The Story
Why it exists.
The beginning
Figolo exists because Ursula and Christian Lengling found themselves captivated by certain people. Not the easy, agreeable types, the ones who walk into a room and somehow change its temperature. Fascinating personalities with a special aura, as the brand describes it. These figures became the raw material. A modern fragrance portrait, the house calls it, one that combines memory and fantasy in equal measure. The result is a scent that mirrors that magnetic quality, charming when it wants to be, commanding when it chooses to be. Nothing wishy-washy about Figolo. It knows exactly what it is.

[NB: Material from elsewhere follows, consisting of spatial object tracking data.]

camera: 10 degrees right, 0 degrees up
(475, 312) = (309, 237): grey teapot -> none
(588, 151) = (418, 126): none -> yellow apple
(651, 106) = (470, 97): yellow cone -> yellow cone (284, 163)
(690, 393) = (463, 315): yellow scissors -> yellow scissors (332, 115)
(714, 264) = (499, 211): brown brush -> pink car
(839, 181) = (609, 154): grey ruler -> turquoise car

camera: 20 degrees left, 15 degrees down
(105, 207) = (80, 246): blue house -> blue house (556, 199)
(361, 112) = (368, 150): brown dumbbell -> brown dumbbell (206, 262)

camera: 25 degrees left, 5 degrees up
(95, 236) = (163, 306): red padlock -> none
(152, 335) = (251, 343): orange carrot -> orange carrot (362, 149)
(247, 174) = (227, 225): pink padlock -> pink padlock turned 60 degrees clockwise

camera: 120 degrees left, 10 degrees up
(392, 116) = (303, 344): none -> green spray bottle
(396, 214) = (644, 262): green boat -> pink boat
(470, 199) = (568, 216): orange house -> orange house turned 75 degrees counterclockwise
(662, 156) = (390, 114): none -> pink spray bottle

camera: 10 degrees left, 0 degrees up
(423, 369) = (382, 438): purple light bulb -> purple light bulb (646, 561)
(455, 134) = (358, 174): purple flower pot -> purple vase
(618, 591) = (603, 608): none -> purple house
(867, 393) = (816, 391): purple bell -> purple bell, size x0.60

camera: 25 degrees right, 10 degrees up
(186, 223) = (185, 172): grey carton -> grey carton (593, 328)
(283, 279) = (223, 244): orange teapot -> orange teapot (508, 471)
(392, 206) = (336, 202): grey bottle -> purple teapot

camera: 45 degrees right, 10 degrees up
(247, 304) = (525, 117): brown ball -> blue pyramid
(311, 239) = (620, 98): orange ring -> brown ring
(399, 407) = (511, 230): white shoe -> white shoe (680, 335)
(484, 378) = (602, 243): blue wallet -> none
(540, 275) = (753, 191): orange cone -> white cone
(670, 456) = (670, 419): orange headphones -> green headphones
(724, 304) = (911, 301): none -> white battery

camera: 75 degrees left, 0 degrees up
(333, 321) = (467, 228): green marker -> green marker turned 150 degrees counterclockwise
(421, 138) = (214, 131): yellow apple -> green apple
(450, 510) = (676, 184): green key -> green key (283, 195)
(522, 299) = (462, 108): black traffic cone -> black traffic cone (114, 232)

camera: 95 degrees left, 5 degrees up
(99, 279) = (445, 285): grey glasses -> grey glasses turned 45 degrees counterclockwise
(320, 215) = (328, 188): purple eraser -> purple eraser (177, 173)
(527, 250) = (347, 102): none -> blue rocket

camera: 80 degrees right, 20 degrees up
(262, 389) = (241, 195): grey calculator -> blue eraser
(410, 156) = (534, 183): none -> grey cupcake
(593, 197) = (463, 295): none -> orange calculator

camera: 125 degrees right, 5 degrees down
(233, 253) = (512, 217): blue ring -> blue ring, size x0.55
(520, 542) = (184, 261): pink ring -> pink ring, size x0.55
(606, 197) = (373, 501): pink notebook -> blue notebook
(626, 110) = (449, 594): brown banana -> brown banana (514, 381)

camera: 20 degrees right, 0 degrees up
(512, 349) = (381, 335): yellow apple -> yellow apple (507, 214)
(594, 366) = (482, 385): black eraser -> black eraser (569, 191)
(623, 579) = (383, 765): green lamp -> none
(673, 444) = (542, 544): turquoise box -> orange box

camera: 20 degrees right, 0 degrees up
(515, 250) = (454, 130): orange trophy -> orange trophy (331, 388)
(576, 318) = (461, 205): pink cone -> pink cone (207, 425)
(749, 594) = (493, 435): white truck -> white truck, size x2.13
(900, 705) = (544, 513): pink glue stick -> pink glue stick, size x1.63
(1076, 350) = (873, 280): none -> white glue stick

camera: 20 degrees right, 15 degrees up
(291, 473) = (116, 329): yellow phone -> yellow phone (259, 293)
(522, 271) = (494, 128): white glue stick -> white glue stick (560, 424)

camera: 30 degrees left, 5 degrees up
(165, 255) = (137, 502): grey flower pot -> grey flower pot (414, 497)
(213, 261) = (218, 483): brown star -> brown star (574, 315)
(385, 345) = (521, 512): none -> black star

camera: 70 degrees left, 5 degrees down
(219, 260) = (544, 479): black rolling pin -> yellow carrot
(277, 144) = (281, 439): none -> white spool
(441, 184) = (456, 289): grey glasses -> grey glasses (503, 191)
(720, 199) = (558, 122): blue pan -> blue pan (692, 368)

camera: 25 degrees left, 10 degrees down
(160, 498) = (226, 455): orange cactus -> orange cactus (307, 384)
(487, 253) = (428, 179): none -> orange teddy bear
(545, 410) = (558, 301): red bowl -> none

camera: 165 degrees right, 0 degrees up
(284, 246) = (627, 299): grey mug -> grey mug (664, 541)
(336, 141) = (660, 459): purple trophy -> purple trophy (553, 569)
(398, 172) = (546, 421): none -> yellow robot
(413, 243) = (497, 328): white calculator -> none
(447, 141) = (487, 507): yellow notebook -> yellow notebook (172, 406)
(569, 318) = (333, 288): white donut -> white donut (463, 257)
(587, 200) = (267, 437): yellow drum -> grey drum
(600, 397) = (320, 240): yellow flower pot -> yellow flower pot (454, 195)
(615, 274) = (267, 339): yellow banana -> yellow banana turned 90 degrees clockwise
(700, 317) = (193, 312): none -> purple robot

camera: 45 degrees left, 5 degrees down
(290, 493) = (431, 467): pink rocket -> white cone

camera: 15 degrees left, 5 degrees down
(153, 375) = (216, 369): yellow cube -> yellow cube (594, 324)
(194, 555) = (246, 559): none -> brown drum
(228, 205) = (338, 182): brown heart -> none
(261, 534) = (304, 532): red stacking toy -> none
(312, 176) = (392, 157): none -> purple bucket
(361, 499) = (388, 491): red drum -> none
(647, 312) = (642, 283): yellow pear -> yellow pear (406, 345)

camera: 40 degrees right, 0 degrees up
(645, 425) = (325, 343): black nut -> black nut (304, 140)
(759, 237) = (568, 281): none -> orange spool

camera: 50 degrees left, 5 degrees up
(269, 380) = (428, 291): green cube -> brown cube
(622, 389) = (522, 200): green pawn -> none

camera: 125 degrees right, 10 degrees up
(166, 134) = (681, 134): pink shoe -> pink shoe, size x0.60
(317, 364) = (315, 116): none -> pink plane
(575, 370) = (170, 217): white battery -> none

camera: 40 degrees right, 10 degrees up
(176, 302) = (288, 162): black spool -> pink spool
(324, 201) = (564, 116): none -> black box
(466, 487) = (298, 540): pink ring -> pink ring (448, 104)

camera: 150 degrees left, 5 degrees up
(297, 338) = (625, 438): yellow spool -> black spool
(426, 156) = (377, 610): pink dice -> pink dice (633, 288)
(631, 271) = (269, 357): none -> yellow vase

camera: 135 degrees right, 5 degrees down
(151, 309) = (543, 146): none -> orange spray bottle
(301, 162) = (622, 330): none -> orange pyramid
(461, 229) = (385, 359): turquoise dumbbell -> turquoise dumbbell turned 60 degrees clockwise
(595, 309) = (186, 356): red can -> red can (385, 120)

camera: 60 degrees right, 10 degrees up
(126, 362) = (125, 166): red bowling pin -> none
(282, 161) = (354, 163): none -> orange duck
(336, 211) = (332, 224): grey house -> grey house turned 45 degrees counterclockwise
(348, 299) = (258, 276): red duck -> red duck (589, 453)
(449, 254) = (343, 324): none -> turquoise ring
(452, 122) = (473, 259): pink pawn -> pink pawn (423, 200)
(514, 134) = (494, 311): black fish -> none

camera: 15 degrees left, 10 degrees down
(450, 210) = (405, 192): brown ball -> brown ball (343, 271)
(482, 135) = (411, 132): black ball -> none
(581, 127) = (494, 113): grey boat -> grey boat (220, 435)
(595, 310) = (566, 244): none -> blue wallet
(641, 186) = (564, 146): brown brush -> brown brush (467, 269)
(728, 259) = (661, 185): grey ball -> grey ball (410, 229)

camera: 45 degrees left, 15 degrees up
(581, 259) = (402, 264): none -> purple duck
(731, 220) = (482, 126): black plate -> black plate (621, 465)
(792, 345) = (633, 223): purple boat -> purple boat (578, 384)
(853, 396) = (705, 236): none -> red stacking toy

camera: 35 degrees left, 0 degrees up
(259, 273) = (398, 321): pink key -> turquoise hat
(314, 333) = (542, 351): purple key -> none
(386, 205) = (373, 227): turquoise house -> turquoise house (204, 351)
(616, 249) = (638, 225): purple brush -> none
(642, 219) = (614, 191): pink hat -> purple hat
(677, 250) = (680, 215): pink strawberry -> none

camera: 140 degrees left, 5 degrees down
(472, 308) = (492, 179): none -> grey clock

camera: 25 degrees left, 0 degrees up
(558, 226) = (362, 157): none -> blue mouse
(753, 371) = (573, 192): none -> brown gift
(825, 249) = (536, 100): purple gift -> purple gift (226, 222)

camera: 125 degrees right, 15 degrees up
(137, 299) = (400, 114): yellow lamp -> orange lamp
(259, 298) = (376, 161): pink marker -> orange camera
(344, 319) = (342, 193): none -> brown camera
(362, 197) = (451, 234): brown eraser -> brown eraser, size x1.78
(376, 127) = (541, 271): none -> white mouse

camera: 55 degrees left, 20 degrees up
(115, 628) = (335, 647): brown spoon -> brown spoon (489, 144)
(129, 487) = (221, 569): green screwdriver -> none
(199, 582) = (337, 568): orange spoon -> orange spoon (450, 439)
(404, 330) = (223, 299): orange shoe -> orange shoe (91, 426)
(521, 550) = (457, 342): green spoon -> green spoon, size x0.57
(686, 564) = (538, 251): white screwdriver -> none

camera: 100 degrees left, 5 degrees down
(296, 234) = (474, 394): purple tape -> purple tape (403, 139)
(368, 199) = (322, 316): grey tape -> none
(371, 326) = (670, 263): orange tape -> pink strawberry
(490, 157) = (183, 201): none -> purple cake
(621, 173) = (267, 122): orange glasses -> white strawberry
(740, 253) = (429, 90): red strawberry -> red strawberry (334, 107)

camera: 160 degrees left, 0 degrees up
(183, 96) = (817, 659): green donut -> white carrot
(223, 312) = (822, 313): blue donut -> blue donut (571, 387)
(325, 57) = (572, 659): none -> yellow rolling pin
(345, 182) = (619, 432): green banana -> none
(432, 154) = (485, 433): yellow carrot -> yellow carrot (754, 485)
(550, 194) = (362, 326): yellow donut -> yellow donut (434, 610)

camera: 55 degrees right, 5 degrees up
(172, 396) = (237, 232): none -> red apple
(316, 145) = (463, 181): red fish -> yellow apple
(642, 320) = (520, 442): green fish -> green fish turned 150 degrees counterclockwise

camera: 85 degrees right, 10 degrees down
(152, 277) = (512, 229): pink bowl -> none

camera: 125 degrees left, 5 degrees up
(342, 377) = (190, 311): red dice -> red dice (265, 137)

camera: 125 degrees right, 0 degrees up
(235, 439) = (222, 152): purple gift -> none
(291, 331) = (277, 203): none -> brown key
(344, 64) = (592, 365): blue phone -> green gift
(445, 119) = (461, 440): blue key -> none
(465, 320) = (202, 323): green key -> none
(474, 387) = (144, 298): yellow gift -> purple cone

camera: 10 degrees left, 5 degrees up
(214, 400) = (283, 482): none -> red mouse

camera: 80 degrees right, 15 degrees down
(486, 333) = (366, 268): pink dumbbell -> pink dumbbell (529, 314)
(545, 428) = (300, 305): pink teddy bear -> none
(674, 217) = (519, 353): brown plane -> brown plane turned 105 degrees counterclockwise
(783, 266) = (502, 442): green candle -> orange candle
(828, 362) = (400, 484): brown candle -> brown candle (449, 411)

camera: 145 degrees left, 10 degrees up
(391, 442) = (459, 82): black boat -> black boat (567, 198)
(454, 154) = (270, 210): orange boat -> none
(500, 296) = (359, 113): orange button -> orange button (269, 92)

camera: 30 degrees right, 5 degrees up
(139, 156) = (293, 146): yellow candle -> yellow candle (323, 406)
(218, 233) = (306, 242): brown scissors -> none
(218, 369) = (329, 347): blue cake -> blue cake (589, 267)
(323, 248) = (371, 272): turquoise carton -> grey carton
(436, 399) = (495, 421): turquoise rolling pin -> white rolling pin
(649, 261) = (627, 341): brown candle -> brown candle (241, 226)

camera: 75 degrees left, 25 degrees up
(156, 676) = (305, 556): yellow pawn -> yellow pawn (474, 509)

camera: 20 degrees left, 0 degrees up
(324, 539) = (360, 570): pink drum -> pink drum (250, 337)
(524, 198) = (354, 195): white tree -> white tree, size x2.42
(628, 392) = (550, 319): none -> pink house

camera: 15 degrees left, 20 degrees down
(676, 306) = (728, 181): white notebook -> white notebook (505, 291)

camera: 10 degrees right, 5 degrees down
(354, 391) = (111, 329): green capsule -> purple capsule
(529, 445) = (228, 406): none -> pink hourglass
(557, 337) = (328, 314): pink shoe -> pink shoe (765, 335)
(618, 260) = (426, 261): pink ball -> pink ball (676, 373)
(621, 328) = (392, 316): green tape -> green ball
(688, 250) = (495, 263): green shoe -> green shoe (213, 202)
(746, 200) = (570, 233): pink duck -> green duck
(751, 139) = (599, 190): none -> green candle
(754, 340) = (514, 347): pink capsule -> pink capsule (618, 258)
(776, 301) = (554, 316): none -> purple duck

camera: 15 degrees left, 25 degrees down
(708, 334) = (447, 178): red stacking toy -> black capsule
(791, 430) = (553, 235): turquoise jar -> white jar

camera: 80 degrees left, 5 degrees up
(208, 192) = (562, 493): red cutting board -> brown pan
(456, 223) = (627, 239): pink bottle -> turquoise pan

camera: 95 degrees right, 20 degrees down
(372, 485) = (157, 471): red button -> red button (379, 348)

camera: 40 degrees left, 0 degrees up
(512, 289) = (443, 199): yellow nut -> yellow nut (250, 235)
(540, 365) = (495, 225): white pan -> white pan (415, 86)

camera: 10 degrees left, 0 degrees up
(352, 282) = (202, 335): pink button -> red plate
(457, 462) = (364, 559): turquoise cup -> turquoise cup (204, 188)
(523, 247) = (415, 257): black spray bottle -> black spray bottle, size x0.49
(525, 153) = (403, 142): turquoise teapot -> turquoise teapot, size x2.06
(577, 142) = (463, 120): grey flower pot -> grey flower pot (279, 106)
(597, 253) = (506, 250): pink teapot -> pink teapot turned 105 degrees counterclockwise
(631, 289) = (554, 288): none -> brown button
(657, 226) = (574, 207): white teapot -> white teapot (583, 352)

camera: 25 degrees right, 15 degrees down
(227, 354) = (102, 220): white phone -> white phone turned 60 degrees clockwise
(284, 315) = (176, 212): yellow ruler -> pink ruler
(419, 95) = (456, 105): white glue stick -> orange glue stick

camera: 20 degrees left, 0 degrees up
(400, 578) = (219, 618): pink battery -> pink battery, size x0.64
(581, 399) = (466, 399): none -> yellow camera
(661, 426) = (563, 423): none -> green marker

What makes Figolo structurally interesting is how it refuses the usual compromise. Green transparency and masculine authority don't take turns here, they're layered, stacked, in conversation from the first spray. The aldehydes provide that retro-glam lift, the cool mint grounds it immediately, and beneath both runs the leather-tobacco backbone. It's not a fragrance that seduces you gently. It's one that captures you mid-sentence and makes you forget what you were saying. The LENG/LING duality finds its most readable expression in Figolo: the light and the dark, the charm and the command, both present and both undeniable.
The evolution
The opening is mint-cool and aldehydic, a bright, almost crystalline entrance that announces transparency. Thirty minutes in, the cypriol oil starts to show. Earthy. Slightly animalic. The mint retreats and cedar steps forward, bringing structure with it. The leather arrives quietly at first, then holds its ground alongside tobacco absolute. By the third hour, the composition has shifted entirely. What began sparkling is now grounded, intimate, still present. The drydown settles into patchouli and musk, warm, close, lasting well into the next day on skin and longer on fabric.
Cultural impact
Figolo occupies a specific corner of the niche market, the gender-defying woody that refuses to be merely pleasant. Wearers describe it as the scent of someone who walks into a room and doesn't need to announce themselves. The aldehydic lift gives it a retro quality that surprises in a contemporary context, while the leather-tobacco backbone keeps it grounded. It's not a crowd-pleaser, and that's exactly the point for those who wear it.